— BEGIN Document passage —

China is already the world’s biggest energy consumer and producer, but according to some predictions, by 2035 it will also be the world’s largest energy importer, a spot currently held by Europe. Clearly, there are some big transformations taking place in its energy sector. Here are seven factors that have shaped those changes so far and will continue to do so for many years to come.

  1. Commodities: a volatile year

Commodity prices have been fluctuating in recent months. For example, while Brent crude has recently settled at around $50 a barrel, some still think it could drop into the $30s. Last month iron ore also fell to less than half of its January 2014 levels. These developments bring both good and bad news for China.

China’s oil import bill for 2014 (at $100 per barrel) is estimated to be $228 billion, amounting to 12% of overall merchandise imports. With falling prices, the same figure for 2015 could be more towards $130 billion-$142 billion – even though demand will be slightly higher – reducing the share of oil imports to 7% of merchandise imports.

A low oil price could also mean a lower bill for natural gas, which China has been keen to promote as part of its energy mix. Lower prices could stimulate GDP growth and support much-needed fiscal and tax reforms. This low-price environment could also make it easier for China to make asset acquisitions in the oil and gas upstream business.

However, low prices might raise the fear of deflation, particularly with the current over-capacity in many energy-related sectors. Such an environment could also crowd out any investment in domestic energy-related sectors.

  1. Breaking the coal habit

At last year’s annual meeting of the National People’s Congress, Chinese Premier Li Keqiang declared “war against pollution”. The ten-point plan that followed put forward various measures for capping coal consumption before 2030, and they are already starting to have an effect: in July 2015, Greenpeace reported that China’s urban air pollution levels fell in the first half of 2015.

— END Document passage —

What the task asks
Extend the piece on China's energy sector, picking up right after its last sentence.

— BEGIN Data —

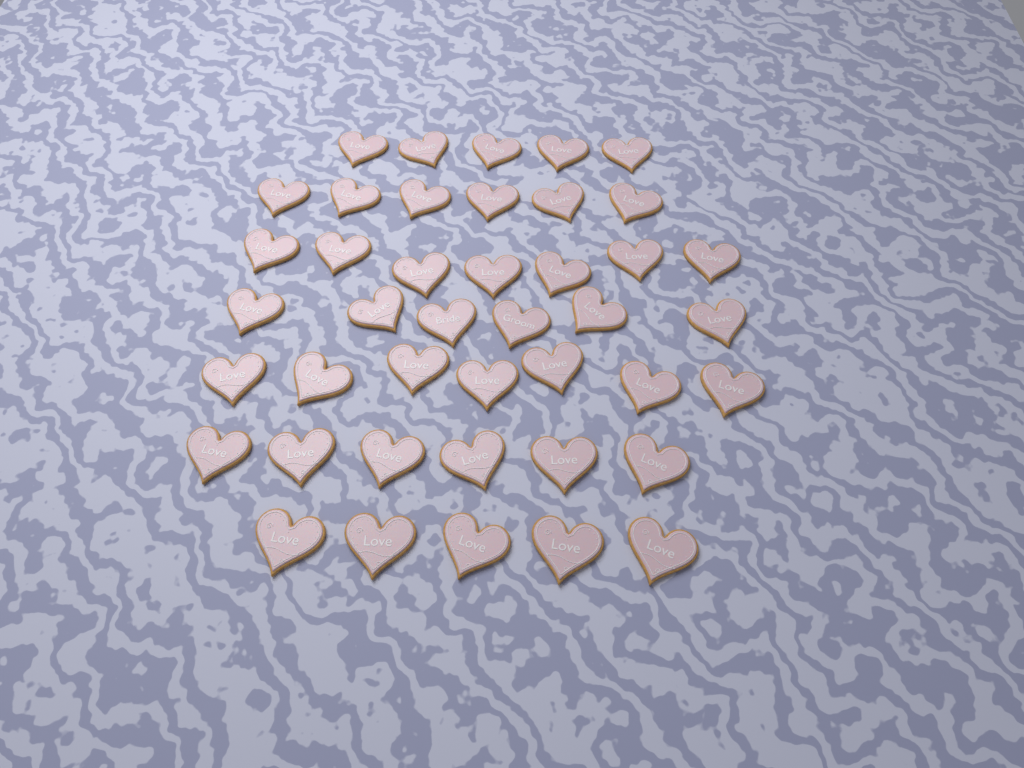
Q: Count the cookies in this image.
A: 42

— END Data —

Output below
One initiative aimed at contributing to that progress is the China Coal Consumption Cap Plan, which brings together over 20 leading Chinese stakeholders to establish and implement a binding national limit to cap China’s coal consumption by 2020. Four key industries are expected to be the focus of change: the power sector, steel, cement and construction. The project is pushing for national, sectorial and sub-national targets, the improvement of market mechanisms, and assurances that these will be integrated into the 13th Five-Year Plan.

Just recently, China approved an amendment to its 15-year-old pollution law that grants the state new powers to punish offenders and create a legal framework to cap coal consumption.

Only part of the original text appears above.